* YOUR TASK *
Please rewrite the text in the material below, swapping "Répondre" for "Reply" wherever it occurs and keeping everything else the same. Leave the pictures out of your answer.
[[ AVAILABLE DATA open ]]
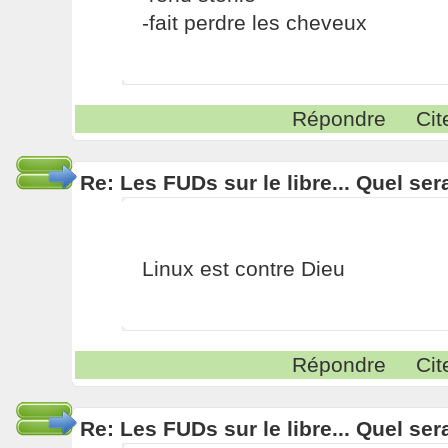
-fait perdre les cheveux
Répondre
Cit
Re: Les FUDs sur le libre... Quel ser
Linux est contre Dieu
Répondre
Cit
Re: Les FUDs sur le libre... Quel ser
[[ AVAILABLE DATA closed ]]
* OUTPUT BELOW *
-fait perdre les cheveux
Reply
Cit
Re: Les FUDs sur le libre... Quel ser
Linux est contre Dieu
Reply
Cit
Re: Les FUDs sur le libre... Quel ser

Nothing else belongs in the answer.